Enrico Berlinguer era nato a Sassari il 25 maggio 1925, la madre Maria era figlia del medico igienista Giovanni Loriga. Finì il liceo nel 1940 e si iscrisse a Giurisprudenza. Insieme a Enrico (come il nonno paterno) e al fratello Giovanni (due anni più piccolo) vivevano nel villino bifamiliare, accanto alla sorella del padre. La madre morì presto per encefalite epidemica, fu un trauma. All’inizio del 1944 Enrico partecipò da protagonista ai «moti del pane» (per i quali fece oltre tre mesi di carcere e venne prosciolto in istruttoria). In quell’anno fu lungamente ospitato a Salerno dalla zia Ines. Lì il padregli presentò il compagno di liceo Palmiro Togliatti. Presto Enrico si era iscritto al Pci (mentre il padre al Partito d’azione), Si trasferì a Roma e divenne funzionario di partito, entrò nel Comitato centrale del Pci già nel 1948 (mentre il padre diveniva senatore socialista). Si sposò trentacinquenne nel 1957 con Maria Letizia Laurenti, ebbero quattro figli: Bianca, Maria, Marco, Laura. Divenne deputato dal 1968 con oltre 150.000 preferenze (mentre il padre cessava dopo quindici anni di essere deputato socialista), vicesegretario del Pci dal 1969 (il 5 settembre morì il padre) fino al 1972. Rimase poi segretario nazionale fino alla morte.

Non si riteneva e non fu uomo triste; fu certo introverso, la politica gli fu sempre tormentata e spigolosa compagna di vita, esercitata con un carisma crescente. Fu una peculiarità del Pci italiano la capacità di metabolizzare lentamente novità e pensieri lunghi, il rifiuto (talora esagerato) di contaminazioni episodiche e rapide, la capacità permanente di assimilazione e “digestione”. Il Pci era sempre stato un partito prudente, abituato a un’accorta navigazione. Aveva maturato una visione “progressiva” della democrazia, come un lento e non traumatico avanzamento, come conquista di “casematte”, come effetto dell’interazione fra lotte sociali e iniziative istituzionali (centrali e locali). Berlinguer era “figlio” della tradizione del Pci, un partito restio ad accettare accelerazioni politiche e stimoli inconsueti (esempi in tal senso furono i timori sul divorzio o la chiusura verso il Manifesto). Pur essendo stato anche lui un politico prudente, mostrò una significativa laicità di fronte alla lezione dei fatti e una tensione ideale verso un effettivo cambiamento. Le caratteristiche della sua personalità e il legame speciale con la base comunista spiegano sia gli elementi di continuità nell’azione politica sia le svolte apparentemente improvvise.

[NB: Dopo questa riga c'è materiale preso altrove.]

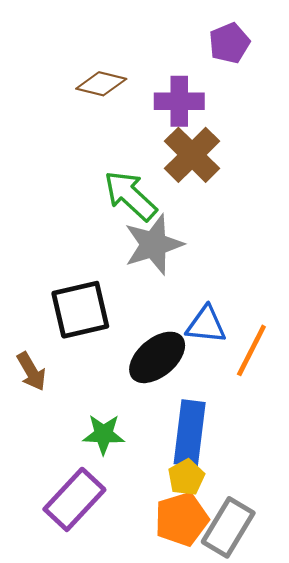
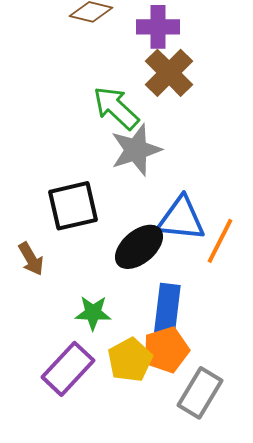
blue triangle: (206, 325) -> (181, 219), size x1.4
yellow pentagon: (186, 477) -> (130, 360), moved, size x1.4
orange pentagon: (182, 519) -> (166, 350), moved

Di fronte ai dati della realtà e ai processi oggettivi, Berlinguer non si limitò a essere uno zelante custode della tradizione comunista, ma in vari momenti cercò di scuoterla, di forzarne la natura e i comportamenti. Ha rappresentato e espresso la soggettività del comunismo italiano in modo profondo e intenso, ha iniziato a cogliere la novità ecologista, ha assunto laicamente dal movimento femminista il concetto politico di “liberazione” (nonostante rigidità del partito), ha avviato il Pci sulla strategia dell’alternativa. Una caratteristica di Berlinguer fu poi la sensibilità culturale e scientifica, la capacità di riflessione, lo sforzo di rielaborazione, la ricerca di pensieri lunghi, riuscendo talora a ottenere intuizioni feconde. Non è un caso che a Oriana Fallaci rispose che, se non si fosse “dato” totalmente alla politica, gli sarebbe piaciuto fare filosofia, conciliandovi la matematica.